Problem 1
Base case: A triangle. Trivial.
Induction: Let P (drawn in black) be any non-parallelogram polygon of n > 3 vertices, and assume the conjecture is true
for all m < n. Because P is not a parallelogram, we can select two non-adjacent, non-parallel sides of P. Draw
extensions of these two edges so that the extensions intersect at their endpoints. (Drawn in green.)
Now we delete the edges between (i.e., enclosed by) the two green edges. Let's call this the green polygon.
The green polygon has fewer than n edges, so it can be enclosed in a triangle colinear with three of its sides. Since every edge of the green polygon is colinear with an edge of P, and the green polygon encloses P. Therefore any triangle which
encloses the green polygon also encloses P.
QED
Comments
You can't just use a convex polygon which you draw, and then "add a point." This is not proving the conjecture; it only proves it for the polygon to which you added a point. Besides this, how do you "add a point"? If you want to show this for all convex polygons, you need to prove that all convex polygons are constructible from your method of adding points to polygons which were create by adding points to polygons . . . etc. You'll get an infinite recursion, and you'll need an induction inside your induction. It's not a good way to prove things.
The proper method of proof is: Suppose I have a convex polygon. Then I remove an edge, perhaps by ear-cutting. Then I do whatever I need to do with the smaller polygon (for which the conjecture holds), and then I put the edge back in!
It's subtle, but crucial. A lot of induction proofs are ruined this way, and it is possible to prove incorrect results if the logic of "adding a point" is used.
Problem 2
Another solution for this problem:
Problem 3
The conjecture is false.
No matter where s and t are, if the guards start in one of the four leaves, neither one can get out, since each leaf is only visible to the one across from it. It is a street, since you can partition it with s and t in opposite leaves, making the two chains mutually weakly visible.

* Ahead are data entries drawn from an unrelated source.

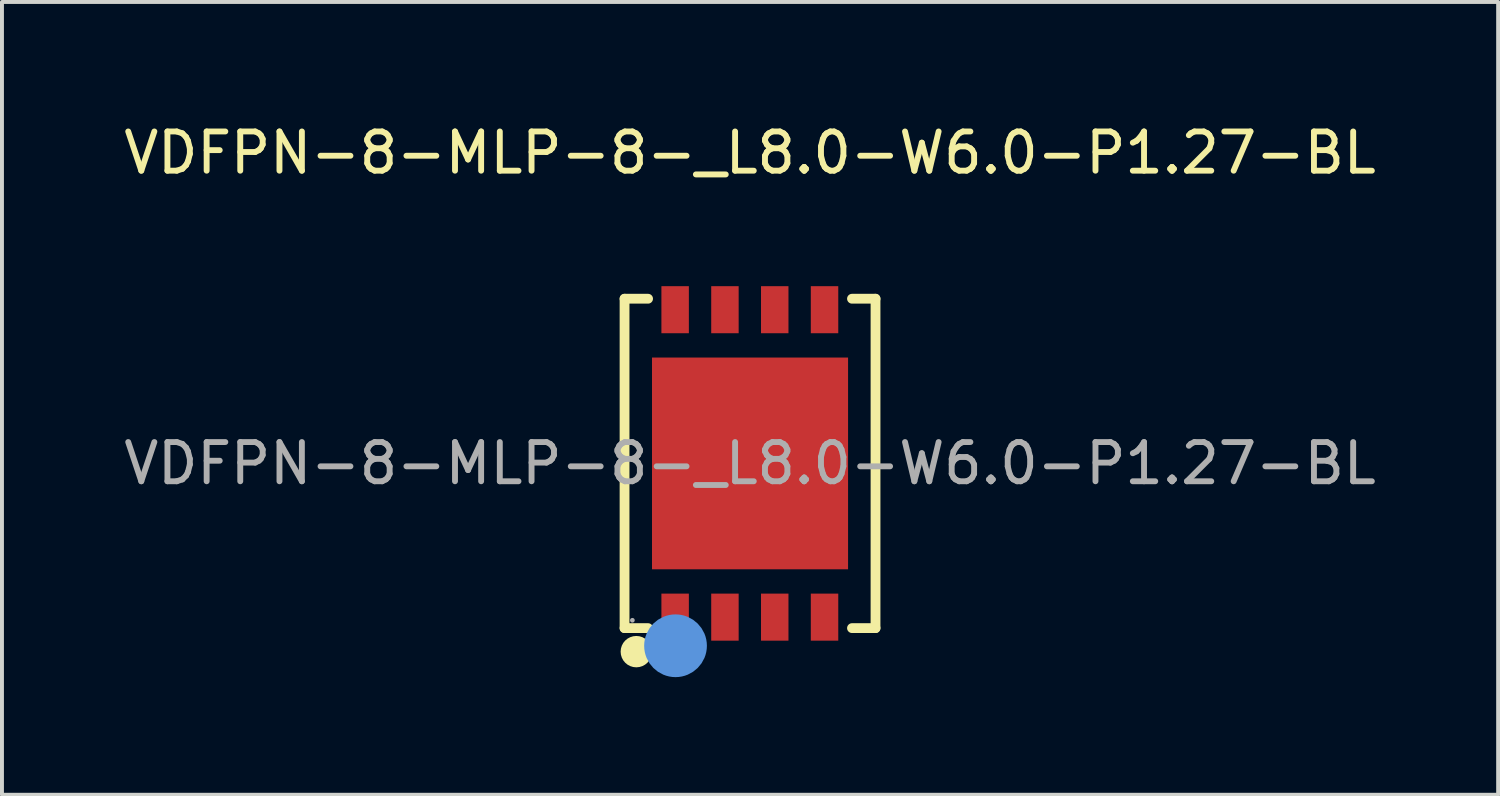
<source format=kicad_pcb>
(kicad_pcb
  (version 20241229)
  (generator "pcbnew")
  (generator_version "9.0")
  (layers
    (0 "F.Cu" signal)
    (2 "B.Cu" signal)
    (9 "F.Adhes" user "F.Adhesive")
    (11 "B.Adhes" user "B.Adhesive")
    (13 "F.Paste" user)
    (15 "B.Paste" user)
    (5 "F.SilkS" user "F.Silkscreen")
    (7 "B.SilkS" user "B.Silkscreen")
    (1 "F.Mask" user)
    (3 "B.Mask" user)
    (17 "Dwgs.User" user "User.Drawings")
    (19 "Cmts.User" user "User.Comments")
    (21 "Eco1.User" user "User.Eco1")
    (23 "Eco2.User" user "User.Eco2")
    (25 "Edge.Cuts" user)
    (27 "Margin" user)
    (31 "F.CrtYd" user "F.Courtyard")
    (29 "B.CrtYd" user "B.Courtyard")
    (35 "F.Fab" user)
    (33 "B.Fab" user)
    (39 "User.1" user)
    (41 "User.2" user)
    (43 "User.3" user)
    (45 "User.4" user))
  (footprint "VDFPN-8-MLP-8-_L8.0-W6.0-P1.27-BL"
    (layer "F.Cu")
    (at 16.077 8.768)
    (property "Reference" "VDFPN-8-MLP-8-_L8.0-W6.0-P1.27-BL" (at 0 -7.92 0) (layer "F.SilkS") (effects (font (size 1 1) (thickness 0.15))))
    (attr through_hole)
    (fp_line (start -3.2 -4.2) (end -2.6 -4.2) (stroke (width 0.25) (type solid)) (layer "F.SilkS"))
    (fp_line (start -3.2 4.2) (end -3.2 -4.2) (stroke (width 0.25) (type solid)) (layer "F.SilkS"))
    (fp_line (start -2.6 4.2) (end -3.2 4.2) (stroke (width 0.25) (type solid)) (layer "F.SilkS"))
    (fp_line (start 2.6 -4.2) (end 3.2 -4.2) (stroke (width 0.25) (type solid)) (layer "F.SilkS"))
    (fp_line (start 3.2 -4.2) (end 3.2 4.2) (stroke (width 0.25) (type solid)) (layer "F.SilkS"))
    (fp_line (start 3.2 4.2) (end 2.6 4.2) (stroke (width 0.25) (type solid)) (layer "F.SilkS"))
    (fp_arc (start -2.9 4.8) (mid -2.9 4.8) (end -2.9 4.8) (stroke (width 0.4) (type solid)) (layer "F.SilkS"))
    (fp_circle (center -1.9 4.65) (end -1.5 4.65) (stroke (width 0.8) (type solid)) (fill no) (layer "Cmts.User"))
    (fp_circle (center -3 4) (end -2.97 4) (stroke (width 0.06) (type solid)) (fill no) (layer "F.Fab"))
    (fp_text user "${REFERENCE}" (at 0 0 0) (layer "F.Fab") (effects (font (size 1 1) (thickness 0.15))))
    (pad "1" smd rect (at -1.91 3.92 90) (size 1.2 0.7) (layers "F.Cu" "F.Mask" "F.Paste"))
    (pad "2" smd rect (at -0.64 3.92 90) (size 1.2 0.7) (layers "F.Cu" "F.Mask" "F.Paste"))
    (pad "3" smd rect (at 0.63 3.92 90) (size 1.2 0.7) (layers "F.Cu" "F.Mask" "F.Paste"))
    (pad "4" smd rect (at 1.9 3.92 90) (size 1.2 0.7) (layers "F.Cu" "F.Mask" "F.Paste"))
    (pad "5" smd rect (at 1.9 -3.92 90) (size 1.2 0.7) (layers "F.Cu" "F.Mask" "F.Paste"))
    (pad "6" smd rect (at 0.63 -3.92 90) (size 1.2 0.7) (layers "F.Cu" "F.Mask" "F.Paste"))
    (pad "7" smd rect (at -0.64 -3.92 90) (size 1.2 0.7) (layers "F.Cu" "F.Mask" "F.Paste"))
    (pad "8" smd rect (at -1.91 -3.92 90) (size 1.2 0.7) (layers "F.Cu" "F.Mask" "F.Paste"))
    (pad "9" smd rect (at 0 0 90) (size 5.4 5) (layers "F.Cu" "F.Mask" "F.Paste")))
  (gr_rect
    (start -3 -3)
    (end 35.155 17.218)
    (stroke (width 0.1) (type default))
    (fill no)
    (layer "Edge.Cuts")))
</source>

Note that even if the guards start at one of the four center vertices, they still can't get out of a single leaf -- although they do have the ability to choose in which leaf they become stuck, depending on whether the right guard or the left guard moves first.
Comments
Note that you can't just pick s and t and tell me that it's not a walkable polygon. The polygon is walkable if it CAN be partitioned into two chains -- that is, if THERE EXIST s and t such that two guards can walk the polygon.
Don't confuse THERE EXISTS and FOR ALL.